In fact, actual war is so terrifying that in WW2 most of the allied servicemen who suffered nervous breakdowns never even made it into combat.
No wonder the MoD is hugely interested in this work, as now there is a potential tool to weed out recruits that simply will not be able to hack the extreme stress of their desired roles.
Too little anxiety is bad too. While a bomb disposal expert has to keep his cool in situations that would leave most people frozen in abject terror, being too laid-back - 'red wire, blue wire?... what the hell...' - would clearly be fatal.
'Ideally you want a low level of anxiety coupled with a high level of conscientiousness and high intelligence,' Dr Perkins says.
Anxiety can strike in different ways. America’s most decorated soldier in WW2 was a slightly-built, baby-faced eight-stone Texan farmboy called Audie Murphy. As a teenager Murphy was painfully shy, and throughout his life, he had a terror of public appearances and especially public speaking, the prospect of which could reduce him to jelly.
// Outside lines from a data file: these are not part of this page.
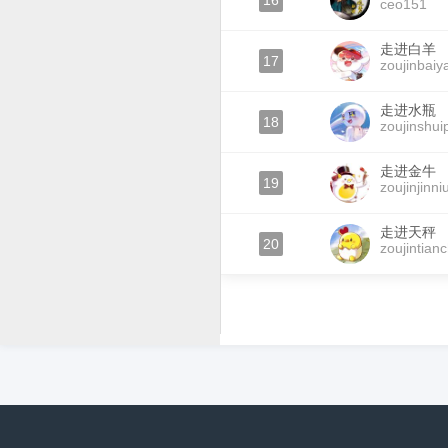
16
ceo151
走进白羊
17
zoujinbaiy
走进水瓶
18
zoujinshui
走进金牛
19
zoujinjinni
走进天秤
20
zoujintian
During his examination Michael played Ratrace, a simple game in which he had to control a little green dot moving along a 'runway'
But in battle Audie Murphy was a superman. On one occasion, during a firefight in France, outnumbered six-to-one and hastily promoted to lieutenant, he ordered his surviving men to fall back then climbed onto a burning tank and single-handedly killed dozens of German troops with its machine gun. In Italy, after seeing a friend shot dead, he flew into a rage and destroyed an entire German gun crew. Yet when he returned to a hero’s welcome he often ‘choked’ when invited to give a speech.
So what about me? I have never thought of myself as a particularly anxious person - I don’t get stressed in crowds and have no phobias (two classic indicators for an anxious personality) but I am a physical coward; I have little interest in adrenaline sports and I certainly wouldn’t last a millisecond under real torture.
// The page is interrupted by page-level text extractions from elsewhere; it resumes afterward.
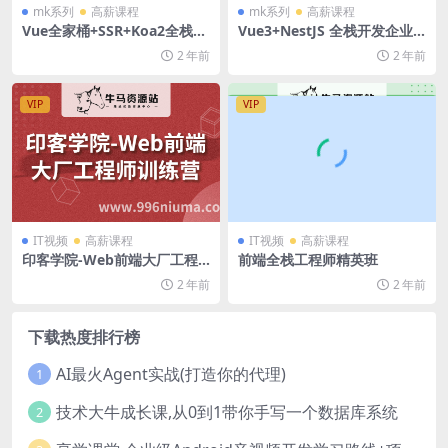
mk系列
高薪课程
mk系列
高薪课程
Vue全家桶+SSR+Koa2全栈开
Vue3+NestJS 全栈开发企业
发美团网
级管理后台
2 年前
2 年前
VIP
VIP
IT视频
高薪课程
IT视频
高薪课程
印客学院-Web前端大厂工程
前端全栈工程师精英班
师训练营
2 年前
2 年前
下载热度排行榜
AI最火Agent实战(打造你的代理)
1
技术大牛成长课,从0到1带你手写一个数据库系统
2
I was surprised, then, to be told I did well on the test and was less bothered than most by the electric shocks.
In my anxiety questionnaire (in which subjects are asked to rate how scary they find things such as public speaking and spiders) I scored much better than average. 'Actually, you score like a person taking anti-anxiety drugs,' I was told.
However, my answers to questions regarding purely physical threats put me back into the normal category.
I could no more take on the Wehrmacht than swim to the Moon but, unlike Audie Murphy I have no problems with public speaking. The worst combination, apparently, is a combination of extremely low anxiety levels and ‘dubious morality’ - the stuff of serial killers and psychopaths.
Fortunately, or perhaps not, we are a long way from being able to scan potential troublemakers to see if they have the makings of a killer.
But the more we learn about the brain, and especially the more we learn what an abnormal mind looks like on a computer screen, the day when we can spot a psychopath with the aid of a video games and a scanner may one day be upon us.